Saved data entries:
________

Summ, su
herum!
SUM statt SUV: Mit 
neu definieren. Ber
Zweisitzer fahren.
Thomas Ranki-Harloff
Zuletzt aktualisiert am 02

________

• Directive
In the records above, find the line containing "SUM statt SUV: Mit" and print it and every later line exactly, through the last one.

• Reply to the exercise
SUM statt SUV: Mit 
neu definieren. Ber
Zweisitzer fahren.
Thomas Ranki-Harloff
Zuletzt aktualisiert am 02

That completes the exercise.